» Task A
From the Fargate setup article, copy verbatim the span that begins at the words "Setting up ECS" and ends after the words "the application code.".
» Task B
According to the Fargate setup article, why are the SQS messages handled by Fargate rather than by Lambda?

##### Passage provided #####

This article will explain my experience in setting up the AWS ECS Fargate container which handles messages from SQS. The reason for having Fargate handle messages instead of lambda is that the message represents a long-running job which is usually longer than 15 minutes.
Setting up ECS Fargate infrastructure
Key Components Creation:
Cluster: A Fargate cluster is initialized to house the message processing tasks.
Task Definition: This definition specifies the computing resources required and points to the Dockerfile that contains the application code.
Fargate Service: Represents the service running on Fargate, facilitating public access and defining service scalability.
SQS Queue: An SQS queue is set up to hold the messages to be processed.
I. Import all needed libraries
import {
Cluster,
ContainerImage,
FargateService,
FargateTaskDefinition,
LogDrivers,
PropagatedTagSource,
} from 'aws-cdk-lib/aws-ecs'
import * as sqs from 'aws-cdk-lib/aws-sqs'
import { Duration, Stack } from 'aws-cdk-lib'
import {
AdjustmentType,
MetricAggregationType,
ScalableTarget,
StepScalingAction,
} from 'aws-cdk-lib/aws-applicationautoscaling'
import { Alarm, ComparisonOperator, MathExpression } from 'aws-cdk-lib/aws-cloudwatch'
import { ApplicationScalingAction } from 'aws-cdk-lib/aws-cloudwatch-actions'
II. Create cluster
// Create fargate cluster
const cluster = new Cluster(stack, 'SQS_PROCESSING_CLUSTER', {
// vpc: define your VPC here if needed,
clusterName: 'SQS_PROCESSING_CLUSTER',
})
III. Create task definition
// Create a Task Definition for the container to start
const taskDefinition = new FargateTaskDefinition(stack, 'SQS_PROCESSING_CONTAINER', {
memoryLimitMiB: 4096,
cpu: 1024,
})
taskDefinition.addContainer('SQS_PROCESSING_CONTAINER', {
// Path to docker file in your local repository
image: ContainerImage.fromAsset(`./src/`, {
file: 'Dockerfile',
}),
environment: {
// put your environment
},
logging: LogDrivers.awsLogs({
streamPrefix: '/fargate/sqs-processing/log-group',
logRetention: aws_logs.RetentionDays.THREE_DAYS,
}),
})

##### Data extracts #####

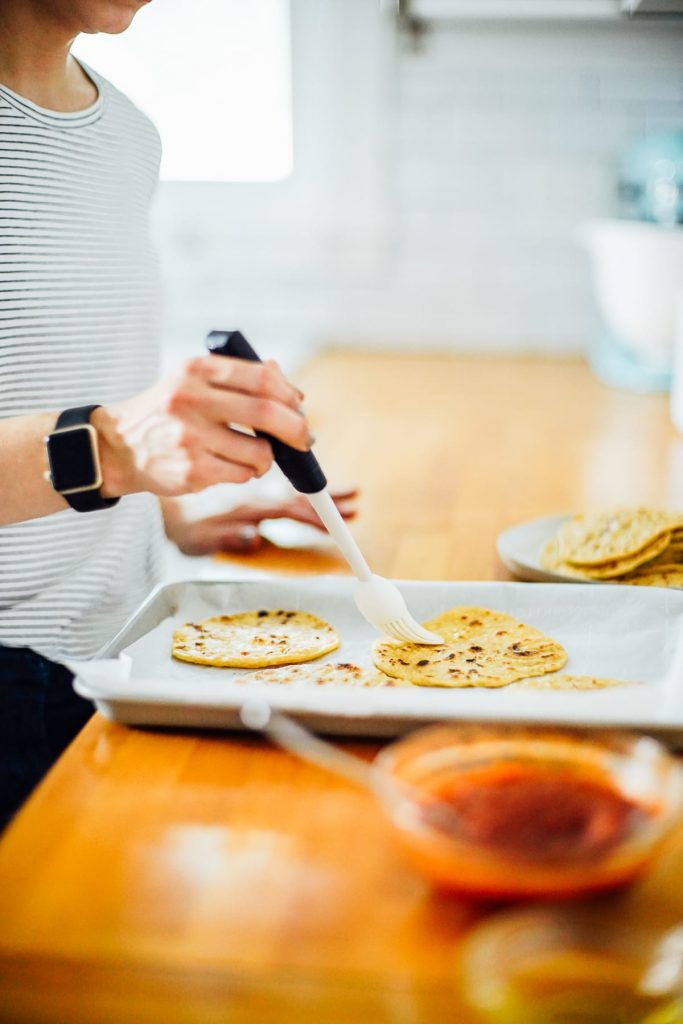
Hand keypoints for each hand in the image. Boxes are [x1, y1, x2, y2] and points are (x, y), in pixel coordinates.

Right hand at [91, 356, 310, 497]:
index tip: (298, 407)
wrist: (118, 446)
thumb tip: (292, 393)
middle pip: (267, 414)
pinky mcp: (191, 470)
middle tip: (304, 439)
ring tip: (254, 457)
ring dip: (267, 459)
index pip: (262, 378)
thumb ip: (239, 380)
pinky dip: (245, 473)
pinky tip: (227, 466)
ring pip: (259, 452)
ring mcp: (190, 437)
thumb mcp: (193, 381)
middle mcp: (191, 399)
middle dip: (296, 430)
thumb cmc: (167, 412)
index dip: (289, 395)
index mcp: (196, 370)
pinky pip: (241, 475)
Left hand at [164, 488, 358, 555]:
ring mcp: (252, 488)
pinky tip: (315, 489)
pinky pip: (284, 485)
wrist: (157, 486)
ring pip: (294, 488)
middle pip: (299, 495)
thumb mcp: (197, 536)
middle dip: (328, 501)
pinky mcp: (249, 484)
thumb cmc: (176, 519)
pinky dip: (304, 487)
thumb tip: (254, 539)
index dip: (316, 517)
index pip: (289, 509)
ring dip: (321, 492)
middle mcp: (253, 491)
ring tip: (350, 495)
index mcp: (247, 503)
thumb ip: (226, 537)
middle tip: (354, 504)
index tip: (338, 526)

#####

» Task result A
Setting up ECS Fargate infrastructure
Key Components Creation:
Cluster: A Fargate cluster is initialized to house the message processing tasks.
Task Definition: This definition specifies the computing resources required and points to the Dockerfile that contains the application code.

» Task result B
Each message represents a long-running job that usually lasts longer than 15 minutes.